July 7, 2014
Light from tiny galaxies over 13 billion years ago played a larger role than previously thought in creating the conditions in the universe as we know it today, a new study has found. Ultraviolet (UV) light from stars in these faint dwarf galaxies helped strip interstellar hydrogen of electrons in a process called reionization.
This is a rotation around a dwarf galaxy with a total mass of 10^9 solar masses (about 1000 times smaller than our Milky Way) at redshift 7 when the universe was only 800 million years old. The galaxy is viewed at 25,000 light years away.
The brightness of the gas indicates its density, and blue and red correspond to warm and cool gas temperatures, respectively. The stars are colored by their ages with older and newer stars shown in yellow and blue/white. Courtesy: John Wise (Georgia Tech)

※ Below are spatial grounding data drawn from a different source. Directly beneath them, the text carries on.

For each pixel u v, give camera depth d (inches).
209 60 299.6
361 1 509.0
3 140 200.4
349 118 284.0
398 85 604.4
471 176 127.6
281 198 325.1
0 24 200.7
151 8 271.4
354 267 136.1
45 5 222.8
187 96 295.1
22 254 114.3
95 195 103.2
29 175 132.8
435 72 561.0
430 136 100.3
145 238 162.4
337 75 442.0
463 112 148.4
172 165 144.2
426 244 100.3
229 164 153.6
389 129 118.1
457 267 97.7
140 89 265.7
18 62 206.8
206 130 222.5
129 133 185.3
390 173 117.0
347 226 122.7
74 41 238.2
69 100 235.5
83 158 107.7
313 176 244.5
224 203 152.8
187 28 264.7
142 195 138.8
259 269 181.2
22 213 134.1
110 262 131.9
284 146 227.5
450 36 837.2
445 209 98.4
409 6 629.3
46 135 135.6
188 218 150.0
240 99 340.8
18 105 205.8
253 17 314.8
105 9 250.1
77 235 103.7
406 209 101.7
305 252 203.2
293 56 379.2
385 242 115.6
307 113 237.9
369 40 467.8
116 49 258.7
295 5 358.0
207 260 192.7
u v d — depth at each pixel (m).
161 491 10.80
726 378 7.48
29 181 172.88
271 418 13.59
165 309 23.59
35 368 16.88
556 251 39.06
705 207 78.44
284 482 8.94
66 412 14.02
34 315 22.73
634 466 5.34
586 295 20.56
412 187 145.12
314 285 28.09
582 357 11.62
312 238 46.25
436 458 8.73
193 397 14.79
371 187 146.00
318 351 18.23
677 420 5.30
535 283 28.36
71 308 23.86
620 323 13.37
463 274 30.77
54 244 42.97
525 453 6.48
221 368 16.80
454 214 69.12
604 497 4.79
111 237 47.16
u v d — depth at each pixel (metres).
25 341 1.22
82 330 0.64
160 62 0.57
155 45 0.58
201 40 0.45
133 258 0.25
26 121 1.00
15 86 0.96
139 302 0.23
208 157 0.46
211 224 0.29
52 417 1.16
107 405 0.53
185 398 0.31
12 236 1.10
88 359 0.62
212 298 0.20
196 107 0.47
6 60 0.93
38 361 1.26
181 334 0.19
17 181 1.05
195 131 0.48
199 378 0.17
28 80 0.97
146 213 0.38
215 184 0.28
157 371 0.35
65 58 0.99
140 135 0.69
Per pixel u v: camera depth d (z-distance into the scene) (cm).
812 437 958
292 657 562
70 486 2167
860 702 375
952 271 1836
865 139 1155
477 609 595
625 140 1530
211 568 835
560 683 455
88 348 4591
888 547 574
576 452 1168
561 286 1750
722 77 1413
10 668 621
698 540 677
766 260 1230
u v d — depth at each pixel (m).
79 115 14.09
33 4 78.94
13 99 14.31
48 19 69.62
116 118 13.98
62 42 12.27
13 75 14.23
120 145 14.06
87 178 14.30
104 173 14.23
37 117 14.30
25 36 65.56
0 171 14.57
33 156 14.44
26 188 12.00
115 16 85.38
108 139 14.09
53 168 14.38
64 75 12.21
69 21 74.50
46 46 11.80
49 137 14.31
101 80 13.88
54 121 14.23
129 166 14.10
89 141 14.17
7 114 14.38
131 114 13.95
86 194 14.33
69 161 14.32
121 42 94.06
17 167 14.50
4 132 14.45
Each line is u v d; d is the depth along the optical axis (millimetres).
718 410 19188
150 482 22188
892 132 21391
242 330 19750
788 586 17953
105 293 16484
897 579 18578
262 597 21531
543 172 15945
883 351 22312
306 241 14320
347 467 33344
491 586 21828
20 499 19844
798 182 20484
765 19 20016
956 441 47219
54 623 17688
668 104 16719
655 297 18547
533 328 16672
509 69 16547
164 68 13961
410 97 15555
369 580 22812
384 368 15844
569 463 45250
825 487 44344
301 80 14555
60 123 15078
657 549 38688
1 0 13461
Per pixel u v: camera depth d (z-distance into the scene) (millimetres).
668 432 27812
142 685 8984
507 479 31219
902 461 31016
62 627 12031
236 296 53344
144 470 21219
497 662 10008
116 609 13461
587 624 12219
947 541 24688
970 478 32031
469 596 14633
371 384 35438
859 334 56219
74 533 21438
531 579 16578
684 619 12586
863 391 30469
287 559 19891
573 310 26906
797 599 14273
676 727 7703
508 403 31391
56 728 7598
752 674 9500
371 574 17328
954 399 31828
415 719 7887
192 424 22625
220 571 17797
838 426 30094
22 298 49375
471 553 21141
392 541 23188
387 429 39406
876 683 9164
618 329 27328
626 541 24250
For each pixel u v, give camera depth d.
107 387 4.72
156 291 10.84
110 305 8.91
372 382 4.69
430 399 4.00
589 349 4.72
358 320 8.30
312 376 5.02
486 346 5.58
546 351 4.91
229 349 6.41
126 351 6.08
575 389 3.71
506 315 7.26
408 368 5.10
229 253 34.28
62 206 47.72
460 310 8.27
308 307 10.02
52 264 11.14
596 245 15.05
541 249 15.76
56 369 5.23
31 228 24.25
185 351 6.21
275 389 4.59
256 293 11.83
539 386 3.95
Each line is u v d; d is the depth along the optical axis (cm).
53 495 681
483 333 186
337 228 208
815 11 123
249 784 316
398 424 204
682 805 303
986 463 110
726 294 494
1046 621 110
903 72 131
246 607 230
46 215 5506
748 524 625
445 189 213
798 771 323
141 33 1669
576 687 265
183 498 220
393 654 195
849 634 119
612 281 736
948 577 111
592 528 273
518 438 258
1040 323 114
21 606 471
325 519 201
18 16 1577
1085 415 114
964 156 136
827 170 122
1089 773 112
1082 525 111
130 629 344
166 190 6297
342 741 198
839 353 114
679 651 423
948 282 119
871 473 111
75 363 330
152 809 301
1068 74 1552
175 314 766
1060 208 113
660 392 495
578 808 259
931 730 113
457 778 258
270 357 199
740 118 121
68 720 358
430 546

The epoch of reionization began about 200 million years after the Big Bang and astrophysicists agree that it took about 800 million more for the entire universe to become reionized. It marked the last major phase transition of gas in the universe, and it remains ionized today.
Astrophysicists aren’t in agreement when it comes to determining which type of galaxies played major roles in this epoch. Most have focused on large galaxies. However, a new theory by researchers at the Georgia Institute of Technology and the San Diego Supercomputer Center indicates scientists should also focus on the smallest. The findings are reported in a paper published today in the journal Monthly Notices of the Royal Astronomical Society.
The researchers used computer simulations to demonstrate the faintest and smallest galaxies in the early universe were essential. These tiny galaxies – despite being 1000 times smaller in mass and 30 times smaller in size than the Milky Way – contributed nearly 30 percent of the UV light during this process.
Reionization experts often ignored these dwarf galaxies because they didn’t think they formed stars. It is assumed that UV light from nearby galaxies was too strong and suppressed these tiny neighbors.
“It turns out they did form stars, usually in one burst, around 500 million years after the Big Bang,” said John Wise, a Georgia Tech assistant professor in the School of Physics who led the study. “The galaxies were small, but so plentiful that they contributed a significant fraction of UV light in the reionization process.”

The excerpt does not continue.